Objectif 1:
Répondez aux questions suivantes à partir de l'extrait sur l'Histoire des rois de Norvège :
(a) Quel prix est indiqué pour ce tome ?
(b) En quelle année François-Xavier Dillmann a-t-il traduit l'Edda ?
(c) Quelle collection est nommée dans la dernière phrase ?
Objectif 2: Citez le passage de l'extrait sur l'Histoire des rois de Norvège qui va de « Ecrit par Didier » jusqu'à « (par Didier Smal) ».

Extrait du texte:
··········

Ecrit par Didier Smal 05.09.22 dans La Une Livres, Les Livres, Critiques, Histoire, Poésie, Pays nordiques, Gallimard

Histoire des rois de Norvège, tome II, Snorri Sturluson, mai 2022, trad. vieil islandais, François-Xavier Dillmann, 1248 pages, 38 €

Edition: Gallimard

Histoire des rois de Norvège, tome II, Snorri Sturluson (par Didier Smal)

 

Quelque vingt-deux ans après la publication de la première partie de l’Histoire des rois de Norvège, François-Xavier Dillmann, déjà traducteur de l’Edda en 1991, continue à permettre au public francophone de lire l’œuvre de Snorri Sturluson (1179-1241), probablement le plus grand poète médiéval scandinave – qui fut aussi homme politique, et dont on peut soupçonner à bon droit que l’œuvre avait une vertu idéologique. Lui en faire procès serait vain, et peu importe à quel point ses récits ont pu inspirer telle ou telle prise de position politique, du Moyen Âge à l’époque moderne – si l’on va par là, Sturluson sera en bonne compagnie sur le banc des accusés, puisque seront assis à ses côtés Homère, Plutarque, Thucydide, Ovide, Turold ou encore Chrétien de Troyes – liste non exhaustive, sachant que Dante, L’Arioste et Boccace, pour envisager la seule Italie renaissante, font figure de bons suspects… Il convient donc de lire cette Histoire des rois de Norvège comme tant d’autres ouvrages publiés dans l’excellente et érudite Collection L’aube des peuples : par plaisir de retour aux sources.

··········

Lignes fournies:
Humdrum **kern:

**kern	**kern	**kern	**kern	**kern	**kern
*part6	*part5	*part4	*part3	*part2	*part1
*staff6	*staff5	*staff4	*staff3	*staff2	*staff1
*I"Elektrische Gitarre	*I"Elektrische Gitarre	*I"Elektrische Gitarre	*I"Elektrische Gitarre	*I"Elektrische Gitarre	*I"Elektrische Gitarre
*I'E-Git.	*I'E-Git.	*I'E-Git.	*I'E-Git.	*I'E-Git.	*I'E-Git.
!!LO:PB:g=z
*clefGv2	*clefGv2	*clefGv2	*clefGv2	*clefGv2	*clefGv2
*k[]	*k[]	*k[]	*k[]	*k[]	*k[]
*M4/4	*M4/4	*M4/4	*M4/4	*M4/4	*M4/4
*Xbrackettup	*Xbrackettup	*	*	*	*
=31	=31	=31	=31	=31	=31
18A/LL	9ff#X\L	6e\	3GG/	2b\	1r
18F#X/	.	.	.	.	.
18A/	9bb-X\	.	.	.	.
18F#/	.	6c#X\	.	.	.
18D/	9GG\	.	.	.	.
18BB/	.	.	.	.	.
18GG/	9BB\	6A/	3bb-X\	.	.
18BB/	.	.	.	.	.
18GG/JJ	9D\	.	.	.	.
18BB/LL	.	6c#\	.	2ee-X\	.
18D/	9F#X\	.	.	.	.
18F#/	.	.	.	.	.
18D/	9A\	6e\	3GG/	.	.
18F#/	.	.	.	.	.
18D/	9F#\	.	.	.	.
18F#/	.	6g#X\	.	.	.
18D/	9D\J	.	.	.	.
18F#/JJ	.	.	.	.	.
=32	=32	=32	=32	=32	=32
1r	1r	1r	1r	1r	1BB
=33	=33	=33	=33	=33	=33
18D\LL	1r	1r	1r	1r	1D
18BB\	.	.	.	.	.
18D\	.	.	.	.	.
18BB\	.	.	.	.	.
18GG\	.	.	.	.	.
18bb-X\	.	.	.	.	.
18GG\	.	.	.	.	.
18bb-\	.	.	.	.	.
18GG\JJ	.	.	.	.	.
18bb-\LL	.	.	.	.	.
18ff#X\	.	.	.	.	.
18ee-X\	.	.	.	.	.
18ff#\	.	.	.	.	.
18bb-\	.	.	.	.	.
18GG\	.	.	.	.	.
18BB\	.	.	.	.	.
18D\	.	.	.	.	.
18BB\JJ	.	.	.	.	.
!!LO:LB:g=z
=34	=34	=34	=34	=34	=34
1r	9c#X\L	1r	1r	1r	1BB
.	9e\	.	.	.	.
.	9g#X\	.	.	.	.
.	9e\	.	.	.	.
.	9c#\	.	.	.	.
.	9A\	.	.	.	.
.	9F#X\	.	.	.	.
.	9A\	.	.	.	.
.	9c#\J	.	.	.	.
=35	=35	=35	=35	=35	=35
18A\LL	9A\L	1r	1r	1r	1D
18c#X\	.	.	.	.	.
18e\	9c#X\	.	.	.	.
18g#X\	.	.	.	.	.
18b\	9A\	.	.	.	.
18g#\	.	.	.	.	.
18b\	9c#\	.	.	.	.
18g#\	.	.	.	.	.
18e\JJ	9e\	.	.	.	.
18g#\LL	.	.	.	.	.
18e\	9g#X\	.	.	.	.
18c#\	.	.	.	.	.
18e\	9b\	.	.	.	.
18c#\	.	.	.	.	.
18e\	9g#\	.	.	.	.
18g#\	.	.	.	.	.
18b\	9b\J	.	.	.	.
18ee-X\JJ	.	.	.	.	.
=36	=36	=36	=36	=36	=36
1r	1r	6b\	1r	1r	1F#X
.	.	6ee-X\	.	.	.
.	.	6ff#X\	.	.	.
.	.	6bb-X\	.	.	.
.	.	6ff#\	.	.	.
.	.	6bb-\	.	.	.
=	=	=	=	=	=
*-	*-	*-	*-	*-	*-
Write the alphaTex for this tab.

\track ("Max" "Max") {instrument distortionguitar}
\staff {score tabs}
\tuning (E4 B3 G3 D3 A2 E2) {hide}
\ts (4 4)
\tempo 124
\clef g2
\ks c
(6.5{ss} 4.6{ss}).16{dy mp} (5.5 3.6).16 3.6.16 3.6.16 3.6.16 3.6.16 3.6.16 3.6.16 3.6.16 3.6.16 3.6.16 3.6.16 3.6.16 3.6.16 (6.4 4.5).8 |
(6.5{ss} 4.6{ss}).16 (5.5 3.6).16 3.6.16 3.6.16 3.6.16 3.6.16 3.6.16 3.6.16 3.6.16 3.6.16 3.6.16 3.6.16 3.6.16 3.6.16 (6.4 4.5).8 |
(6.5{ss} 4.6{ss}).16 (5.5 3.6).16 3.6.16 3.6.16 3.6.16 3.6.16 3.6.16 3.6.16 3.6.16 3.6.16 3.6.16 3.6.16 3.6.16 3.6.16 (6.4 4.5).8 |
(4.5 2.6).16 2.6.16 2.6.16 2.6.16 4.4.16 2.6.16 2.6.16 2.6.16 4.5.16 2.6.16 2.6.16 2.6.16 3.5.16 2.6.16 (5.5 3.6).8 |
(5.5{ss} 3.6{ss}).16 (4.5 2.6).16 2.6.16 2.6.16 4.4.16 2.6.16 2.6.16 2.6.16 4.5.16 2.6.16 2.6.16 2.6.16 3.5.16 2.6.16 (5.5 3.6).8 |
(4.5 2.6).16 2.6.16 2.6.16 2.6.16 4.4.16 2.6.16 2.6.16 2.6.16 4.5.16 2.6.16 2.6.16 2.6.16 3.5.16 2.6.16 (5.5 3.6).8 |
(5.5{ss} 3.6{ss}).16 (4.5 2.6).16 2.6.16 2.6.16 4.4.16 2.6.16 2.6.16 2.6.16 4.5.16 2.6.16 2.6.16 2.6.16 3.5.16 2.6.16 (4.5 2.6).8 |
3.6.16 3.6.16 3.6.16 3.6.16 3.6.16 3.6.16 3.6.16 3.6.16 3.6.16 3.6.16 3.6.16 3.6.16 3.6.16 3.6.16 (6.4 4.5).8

··········

Résultat attendu 1:
(a) 38 €
(b) En 1991
(c) La Collection L'aube des peuples

Résultat attendu 2:
Ecrit par Didier Smal 05.09.22 dans La Une Livres, Les Livres, Critiques, Histoire, Poésie, Pays nordiques, Gallimard

Histoire des rois de Norvège, tome II, Snorri Sturluson, mai 2022, trad. vieil islandais, François-Xavier Dillmann, 1248 pages, 38 €

Edition: Gallimard

Histoire des rois de Norvège, tome II, Snorri Sturluson (par Didier Smal)